What the task asks -> Return the records in full, exactly as given.

Collected data entries ->
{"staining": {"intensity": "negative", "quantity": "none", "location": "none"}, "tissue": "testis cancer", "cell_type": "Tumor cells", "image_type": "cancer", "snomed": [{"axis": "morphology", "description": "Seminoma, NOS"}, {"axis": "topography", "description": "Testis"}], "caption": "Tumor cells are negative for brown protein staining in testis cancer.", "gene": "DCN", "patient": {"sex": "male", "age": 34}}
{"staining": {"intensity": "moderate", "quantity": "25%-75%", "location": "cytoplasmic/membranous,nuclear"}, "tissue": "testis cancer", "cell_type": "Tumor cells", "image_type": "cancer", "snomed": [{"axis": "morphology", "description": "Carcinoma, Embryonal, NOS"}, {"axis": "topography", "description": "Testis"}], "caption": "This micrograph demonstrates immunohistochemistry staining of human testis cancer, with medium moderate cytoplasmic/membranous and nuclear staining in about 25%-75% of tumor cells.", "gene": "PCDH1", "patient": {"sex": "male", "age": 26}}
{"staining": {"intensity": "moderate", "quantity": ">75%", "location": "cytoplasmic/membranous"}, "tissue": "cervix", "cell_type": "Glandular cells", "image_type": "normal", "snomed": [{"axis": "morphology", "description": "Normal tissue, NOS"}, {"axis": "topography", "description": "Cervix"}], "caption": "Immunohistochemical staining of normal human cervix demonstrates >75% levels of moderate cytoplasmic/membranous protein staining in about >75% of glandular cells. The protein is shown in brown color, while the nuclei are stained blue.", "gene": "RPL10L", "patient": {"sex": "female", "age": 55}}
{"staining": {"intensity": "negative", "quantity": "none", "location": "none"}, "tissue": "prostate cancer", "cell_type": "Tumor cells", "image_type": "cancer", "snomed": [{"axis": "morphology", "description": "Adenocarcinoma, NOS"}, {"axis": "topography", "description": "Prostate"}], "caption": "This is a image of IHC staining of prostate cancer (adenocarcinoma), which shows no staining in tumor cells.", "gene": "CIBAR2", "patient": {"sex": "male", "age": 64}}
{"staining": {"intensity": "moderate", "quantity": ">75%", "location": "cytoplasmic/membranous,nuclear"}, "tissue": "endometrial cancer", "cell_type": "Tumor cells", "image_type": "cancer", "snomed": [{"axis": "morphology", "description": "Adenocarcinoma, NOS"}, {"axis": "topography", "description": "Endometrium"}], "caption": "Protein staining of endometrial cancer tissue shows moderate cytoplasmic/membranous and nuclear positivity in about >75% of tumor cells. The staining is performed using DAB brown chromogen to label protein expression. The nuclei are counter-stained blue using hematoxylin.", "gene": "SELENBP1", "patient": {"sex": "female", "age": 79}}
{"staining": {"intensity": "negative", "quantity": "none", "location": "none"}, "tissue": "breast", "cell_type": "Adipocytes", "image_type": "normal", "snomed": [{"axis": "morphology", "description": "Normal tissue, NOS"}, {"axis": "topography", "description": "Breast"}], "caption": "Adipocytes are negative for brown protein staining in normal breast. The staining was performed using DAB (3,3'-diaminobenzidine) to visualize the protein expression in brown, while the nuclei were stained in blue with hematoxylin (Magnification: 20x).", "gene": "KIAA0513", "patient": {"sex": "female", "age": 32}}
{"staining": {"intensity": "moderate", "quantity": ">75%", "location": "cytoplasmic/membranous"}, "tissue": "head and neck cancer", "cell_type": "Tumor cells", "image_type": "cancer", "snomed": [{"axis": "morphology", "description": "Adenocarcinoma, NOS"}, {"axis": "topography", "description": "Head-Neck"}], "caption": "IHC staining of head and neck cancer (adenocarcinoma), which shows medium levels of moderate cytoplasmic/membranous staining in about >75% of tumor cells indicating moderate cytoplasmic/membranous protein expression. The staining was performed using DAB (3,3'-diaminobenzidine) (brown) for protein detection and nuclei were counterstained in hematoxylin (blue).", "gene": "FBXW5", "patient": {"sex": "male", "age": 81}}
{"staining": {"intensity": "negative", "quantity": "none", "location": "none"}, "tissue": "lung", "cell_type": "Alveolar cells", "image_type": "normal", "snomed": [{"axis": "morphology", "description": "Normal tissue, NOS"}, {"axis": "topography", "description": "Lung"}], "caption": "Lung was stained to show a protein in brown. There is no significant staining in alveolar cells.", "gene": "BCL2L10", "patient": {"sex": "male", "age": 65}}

Written solution ->
{"staining": {"intensity": "negative", "quantity": "none", "location": "none"}, "tissue": "testis cancer", "cell_type": "Tumor cells", "image_type": "cancer", "snomed": [{"axis": "morphology", "description": "Seminoma, NOS"}, {"axis": "topography", "description": "Testis"}], "caption": "Tumor cells are negative for brown protein staining in testis cancer.", "gene": "DCN", "patient": {"sex": "male", "age": 34}}
{"staining": {"intensity": "moderate", "quantity": "25%-75%", "location": "cytoplasmic/membranous,nuclear"}, "tissue": "testis cancer", "cell_type": "Tumor cells", "image_type": "cancer", "snomed": [{"axis": "morphology", "description": "Carcinoma, Embryonal, NOS"}, {"axis": "topography", "description": "Testis"}], "caption": "This micrograph demonstrates immunohistochemistry staining of human testis cancer, with medium moderate cytoplasmic/membranous and nuclear staining in about 25%-75% of tumor cells.", "gene": "PCDH1", "patient": {"sex": "male", "age": 26}}
{"staining": {"intensity": "moderate", "quantity": ">75%", "location": "cytoplasmic/membranous"}, "tissue": "cervix", "cell_type": "Glandular cells", "image_type": "normal", "snomed": [{"axis": "morphology", "description": "Normal tissue, NOS"}, {"axis": "topography", "description": "Cervix"}], "caption": "Immunohistochemical staining of normal human cervix demonstrates >75% levels of moderate cytoplasmic/membranous protein staining in about >75% of glandular cells. The protein is shown in brown color, while the nuclei are stained blue.", "gene": "RPL10L", "patient": {"sex": "female", "age": 55}}
{"staining": {"intensity": "negative", "quantity": "none", "location": "none"}, "tissue": "prostate cancer", "cell_type": "Tumor cells", "image_type": "cancer", "snomed": [{"axis": "morphology", "description": "Adenocarcinoma, NOS"}, {"axis": "topography", "description": "Prostate"}], "caption": "This is a image of IHC staining of prostate cancer (adenocarcinoma), which shows no staining in tumor cells.", "gene": "CIBAR2", "patient": {"sex": "male", "age": 64}}
{"staining": {"intensity": "moderate", "quantity": ">75%", "location": "cytoplasmic/membranous,nuclear"}, "tissue": "endometrial cancer", "cell_type": "Tumor cells", "image_type": "cancer", "snomed": [{"axis": "morphology", "description": "Adenocarcinoma, NOS"}, {"axis": "topography", "description": "Endometrium"}], "caption": "Protein staining of endometrial cancer tissue shows moderate cytoplasmic/membranous and nuclear positivity in about >75% of tumor cells. The staining is performed using DAB brown chromogen to label protein expression. The nuclei are counter-stained blue using hematoxylin.", "gene": "SELENBP1", "patient": {"sex": "female", "age": 79}}
{"staining": {"intensity": "negative", "quantity": "none", "location": "none"}, "tissue": "breast", "cell_type": "Adipocytes", "image_type": "normal", "snomed": [{"axis": "morphology", "description": "Normal tissue, NOS"}, {"axis": "topography", "description": "Breast"}], "caption": "Adipocytes are negative for brown protein staining in normal breast. The staining was performed using DAB (3,3'-diaminobenzidine) to visualize the protein expression in brown, while the nuclei were stained in blue with hematoxylin (Magnification: 20x).", "gene": "KIAA0513", "patient": {"sex": "female", "age": 32}}
{"staining": {"intensity": "moderate", "quantity": ">75%", "location": "cytoplasmic/membranous"}, "tissue": "head and neck cancer", "cell_type": "Tumor cells", "image_type": "cancer", "snomed": [{"axis": "morphology", "description": "Adenocarcinoma, NOS"}, {"axis": "topography", "description": "Head-Neck"}], "caption": "IHC staining of head and neck cancer (adenocarcinoma), which shows medium levels of moderate cytoplasmic/membranous staining in about >75% of tumor cells indicating moderate cytoplasmic/membranous protein expression. The staining was performed using DAB (3,3'-diaminobenzidine) (brown) for protein detection and nuclei were counterstained in hematoxylin (blue).", "gene": "FBXW5", "patient": {"sex": "male", "age": 81}}
{"staining": {"intensity": "negative", "quantity": "none", "location": "none"}, "tissue": "lung", "cell_type": "Alveolar cells", "image_type": "normal", "snomed": [{"axis": "morphology", "description": "Normal tissue, NOS"}, {"axis": "topography", "description": "Lung"}], "caption": "Lung was stained to show a protein in brown. There is no significant staining in alveolar cells.", "gene": "BCL2L10", "patient": {"sex": "male", "age": 65}}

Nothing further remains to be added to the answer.